2022年04月21日(木)08時21分

4月20日、ウクライナ当局は、ロシア軍が包囲する南東部の港湾都市マリウポリから民間人を退避させるため、一時停戦して「人道回廊」を設置する合意をロシア側が守らず、多くが避難できなかったと批判した。マリウポリで19日撮影(2022年 ロイター/Alexander Ermochenko)

[キーウ(キエフ)/ハリコフ 20日 ロイター] - ウクライナ当局は20日、ロシア軍が包囲する南東部の港湾都市マリウポリから民間人を退避させるため、一時停戦して「人道回廊」を設置する合意をロシア側が守らず、多くが避難できなかったと批判した。

ウクライナ当局は先に、民間人6000人を避難させるため20日にバス90台を派遣する計画を発表した。

しかし、マリウポリがあるドネツク州のキリレンコ知事は、実際にマリウポリに入れたバスは計画よりも少なく、退避できた民間人も想定より少なかったと明かした。

ウクライナのベレシチューク副首相は人道回廊は「意図した機能を果たさなかった」と指摘。「現地のロシア軍の統制が取れていないため、占領者は適切に停戦を実施できなかった」とフェイスブックに投稿。ロシア軍は内部の分裂と怠慢が原因で、数十台のバスや救急車が待機していた場所に民間人を輸送できなかったとした。

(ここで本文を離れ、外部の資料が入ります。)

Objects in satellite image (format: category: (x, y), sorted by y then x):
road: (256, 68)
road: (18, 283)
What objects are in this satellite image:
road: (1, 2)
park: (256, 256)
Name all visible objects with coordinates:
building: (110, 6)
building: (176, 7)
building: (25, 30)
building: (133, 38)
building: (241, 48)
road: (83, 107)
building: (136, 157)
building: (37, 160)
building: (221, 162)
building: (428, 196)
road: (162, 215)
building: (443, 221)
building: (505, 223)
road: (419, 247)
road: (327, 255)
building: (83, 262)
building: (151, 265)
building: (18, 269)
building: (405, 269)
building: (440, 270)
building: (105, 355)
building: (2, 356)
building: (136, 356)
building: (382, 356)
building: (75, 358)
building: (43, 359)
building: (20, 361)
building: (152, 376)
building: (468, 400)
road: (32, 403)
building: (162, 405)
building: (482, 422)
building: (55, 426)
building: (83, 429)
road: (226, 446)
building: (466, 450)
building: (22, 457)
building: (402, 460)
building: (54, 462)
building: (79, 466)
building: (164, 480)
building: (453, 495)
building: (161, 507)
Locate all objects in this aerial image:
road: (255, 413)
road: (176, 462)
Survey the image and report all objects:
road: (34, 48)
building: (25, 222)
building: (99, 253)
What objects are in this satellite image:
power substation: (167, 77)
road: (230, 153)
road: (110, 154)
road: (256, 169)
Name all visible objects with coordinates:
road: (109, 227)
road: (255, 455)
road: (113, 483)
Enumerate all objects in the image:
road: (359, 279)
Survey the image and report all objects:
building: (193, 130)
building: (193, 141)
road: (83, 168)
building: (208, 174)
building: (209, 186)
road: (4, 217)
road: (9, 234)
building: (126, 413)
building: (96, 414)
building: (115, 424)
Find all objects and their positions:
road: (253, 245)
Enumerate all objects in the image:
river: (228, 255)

マリウポリ市長は既に現地を離れているが、市内には約10万人の民間人がなお残されており、ロシアの侵攻開始以降、数万人が殺害されたと述べた。ロイターは数字の確認を取れていない。

マリウポリはロシア軍の激しい攻撃を受け、市民の避難ができない人道危機が続いている。現在はアゾフスターリ製鉄所にウクライナ軍兵士が立てこもり、ロシア側の投降要求を拒否している。

マリウポリで抗戦を続けているウクライナ第36海兵隊のセルヒ・ボリナ指揮官は通信アプリ「テレグラム」に投稿したビデオで、国際社会に対し、負傷した兵士と家族の退避に力を貸すよう訴えた。

「これは世界に対する訴えだ。最後の訴えになるかもしれない。われわれに残された時間は数日、あるいは数時間かもしれない」と語り、「敵の部隊はわれわれの数十倍も規模が大きく、上空を制し、砲兵、地上部隊、装備、戦車で圧倒している」と強調した。

ロイターは動画が本物かどうかは確認できていない。